48.  His Honour plainly awarded two-thirds of the interest he would have
awarded had his calculation been correct but, in the circumstances, we do not
feel bound to approach the matter in the same way, particularly as we have
increased the amount of damages which we think are properly payable to the
appellants.  This action arose out of a commercial transaction and, in the
result, the respondent has had the benefit of what now proves to have been the
appellants' money for many years.  We see no reason why any reduction in the
amount of interest which would have been awarded at the conventional rate
should be made.
49.  We think that the appropriate rate of interest therefore is 14% and the
appropriate period for which it ought to be payable 9 1/2 years.  This makes
adequate allowance for the fact that some of the interest would be payable in
respect of sums which would not have become due for up to seven weeks after 7
July 1979.  The proper amount to award for interest is, therefore, $37,232.95
and the total amount to which the appellants are entitled is $65,227.65.  In
reaching this conclusion we have taken into account the recent decision of the
High Court in Nicol v. Allyacht Spars Pty Ltd (No.2) (1988) 62 ALJR 557.

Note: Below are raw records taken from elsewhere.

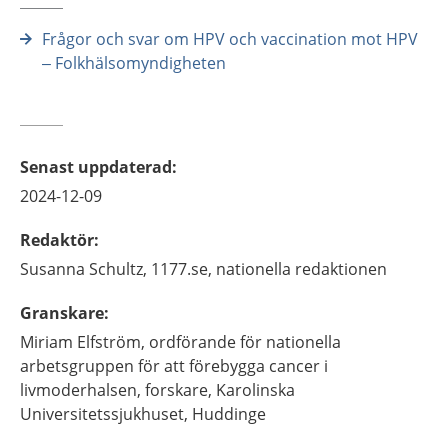
Frågor och svar om HPV och vaccination mot HPV
– Folkhälsomyndigheten
Senast uppdaterad
:
2024-12-09
Redaktör
:
Susanna
Schultz,
1177.se, nationella redaktionen
Granskare
:
Miriam
Elfström,
ordförande för nationella
arbetsgruppen för att förebygga cancer i
livmoderhalsen, forskare,
Karolinska
Universitetssjukhuset,
Huddinge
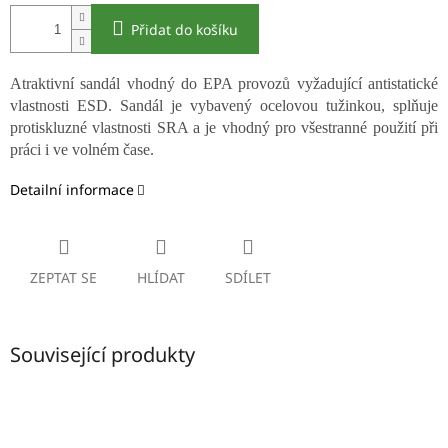
Přidat do košíku
Atraktivní sandál vhodný do EPA provozů vyžadující antistatické
vlastnosti ESD. Sandál je vybavený ocelovou tužinkou, splňuje
protiskluzné vlastnosti SRA a je vhodný pro všestranné použití při
práci i ve volném čase.
Detailní informace
ZEPTAT SE
HLÍDAT
SDÍLET
Související produkty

50.  The appeal should be allowed.  The judgment appealed from should be
varied by substituting for the orders that judgment be entered for the
plaintiffs against the firstnamed defendant in the sum of $29,116.70 and that
the plaintiffs recover against the firstnamed defendant the sum of $29,116.70
and costs orders that judgment be entered for the plaintiffs against the
firstnamed defendant in the sum of $65,227,65 and that the plaintiffs recover
against the firstnamed defendant the sum of $65,227.65 and costs. The
respondent must pay the appellants' costs of the appeal.